What is being asked -
From the line that includes "middle dip: (509, 466)" down to the final line of the data below, copy every line exactly and leave the rest out.

Material provided -
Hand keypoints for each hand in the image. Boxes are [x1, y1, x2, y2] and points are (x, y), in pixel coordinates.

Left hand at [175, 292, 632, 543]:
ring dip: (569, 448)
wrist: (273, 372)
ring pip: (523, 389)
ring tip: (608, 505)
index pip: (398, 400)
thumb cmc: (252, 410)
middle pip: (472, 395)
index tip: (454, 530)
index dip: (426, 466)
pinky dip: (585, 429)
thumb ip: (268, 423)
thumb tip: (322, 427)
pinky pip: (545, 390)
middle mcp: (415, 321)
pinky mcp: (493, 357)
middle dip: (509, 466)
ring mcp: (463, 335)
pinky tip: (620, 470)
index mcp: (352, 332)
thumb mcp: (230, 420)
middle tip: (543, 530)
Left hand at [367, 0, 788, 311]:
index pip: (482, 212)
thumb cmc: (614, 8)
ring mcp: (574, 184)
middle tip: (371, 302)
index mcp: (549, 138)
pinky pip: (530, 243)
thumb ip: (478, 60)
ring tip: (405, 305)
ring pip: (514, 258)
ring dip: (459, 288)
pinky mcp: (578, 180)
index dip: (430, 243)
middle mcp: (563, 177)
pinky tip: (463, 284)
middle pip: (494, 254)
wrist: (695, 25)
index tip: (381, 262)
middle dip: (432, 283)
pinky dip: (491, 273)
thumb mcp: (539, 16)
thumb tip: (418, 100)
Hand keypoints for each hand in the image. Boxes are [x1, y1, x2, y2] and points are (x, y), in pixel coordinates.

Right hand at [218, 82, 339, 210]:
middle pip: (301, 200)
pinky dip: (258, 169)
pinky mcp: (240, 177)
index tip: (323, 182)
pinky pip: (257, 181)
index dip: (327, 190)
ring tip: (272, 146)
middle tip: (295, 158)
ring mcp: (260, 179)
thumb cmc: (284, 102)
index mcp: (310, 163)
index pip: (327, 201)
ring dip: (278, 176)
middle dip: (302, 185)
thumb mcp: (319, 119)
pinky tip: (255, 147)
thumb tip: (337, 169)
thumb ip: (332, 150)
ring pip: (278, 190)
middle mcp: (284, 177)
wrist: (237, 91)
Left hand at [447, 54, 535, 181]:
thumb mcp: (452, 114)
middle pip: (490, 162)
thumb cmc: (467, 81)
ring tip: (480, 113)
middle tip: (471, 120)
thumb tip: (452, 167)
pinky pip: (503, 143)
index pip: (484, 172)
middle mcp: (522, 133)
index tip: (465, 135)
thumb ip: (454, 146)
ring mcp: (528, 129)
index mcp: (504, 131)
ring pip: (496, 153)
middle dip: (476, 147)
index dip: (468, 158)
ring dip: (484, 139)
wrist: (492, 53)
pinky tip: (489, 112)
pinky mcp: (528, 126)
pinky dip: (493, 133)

Output for this task -
middle dip: (509, 466)
ring mcp: (463, 335)
pinky tip: (620, 470)
index mcp: (352, 332)
thumb mcp: (230, 420)
middle tip: (543, 530)
Left hand at [367, 0, 788, 311]:
index pip: (482, 212)
thumb cmc: (614, 8)
ring mcp: (574, 184)
middle tip: (371, 302)
index mcp: (549, 138)
pinky pip: (530, 243)
thumb ip: (478, 60)
ring tip: (405, 305)
ring pip: (514, 258)
ring dip: (459, 288)
pinky mcp: (578, 180)
index dip: (430, 243)
middle mcp: (563, 177)
pinky tip: (463, 284)
middle pip: (494, 254)
wrist: (695, 25)
index tip: (381, 262)
middle dip: (432, 283)
pinky dip: (491, 273)
thumb mcp: (539, 16)
thumb tip: (418, 100)
Hand keypoints for each hand in the image. Boxes are [x1, y1, x2, y2] and points are (x, y), in pixel coordinates.

Right hand at [218, 82, 339, 210]:
middle pip: (301, 200)
pinky dip: (258, 169)
pinky mcp: (240, 177)
index tip: (323, 182)
pinky pip: (257, 181)
index dip: (327, 190)
ring tip: (272, 146)
middle tip: (295, 158)
ring mcp: (260, 179)
thumb cmc: (284, 102)
index mcp: (310, 163)
index pip: (327, 201)
ring dip: (278, 176)
middle dip: (302, 185)
thumb mcp: (319, 119)
pinky tip: (255, 147)
thumb tip: (337, 169)
thumb ip: (332, 150)
ring pip: (278, 190)
middle mcp: (284, 177)
wrist: (237, 91)
Left hand at [447, 54, 535, 181]:
thumb mcp: (452, 114)
middle pip: (490, 162)
thumb cmc: (467, 81)
ring tip: (480, 113)
middle tip: (471, 120)
thumb tip: (452, 167)
pinky pip: (503, 143)
index pip: (484, 172)
middle mcp: (522, 133)
index tip: (465, 135)
thumb ip: (454, 146)
ring mcp: (528, 129)
index mcp: (504, 131)
ring pip: (496, 153)
middle dip: (476, 147)
index dip: (468, 158)
ring dip: (484, 139)
wrist: (492, 53)
pinky tip: (489, 112)
pinky mcp: (528, 126)
pinky dip: (493, 133)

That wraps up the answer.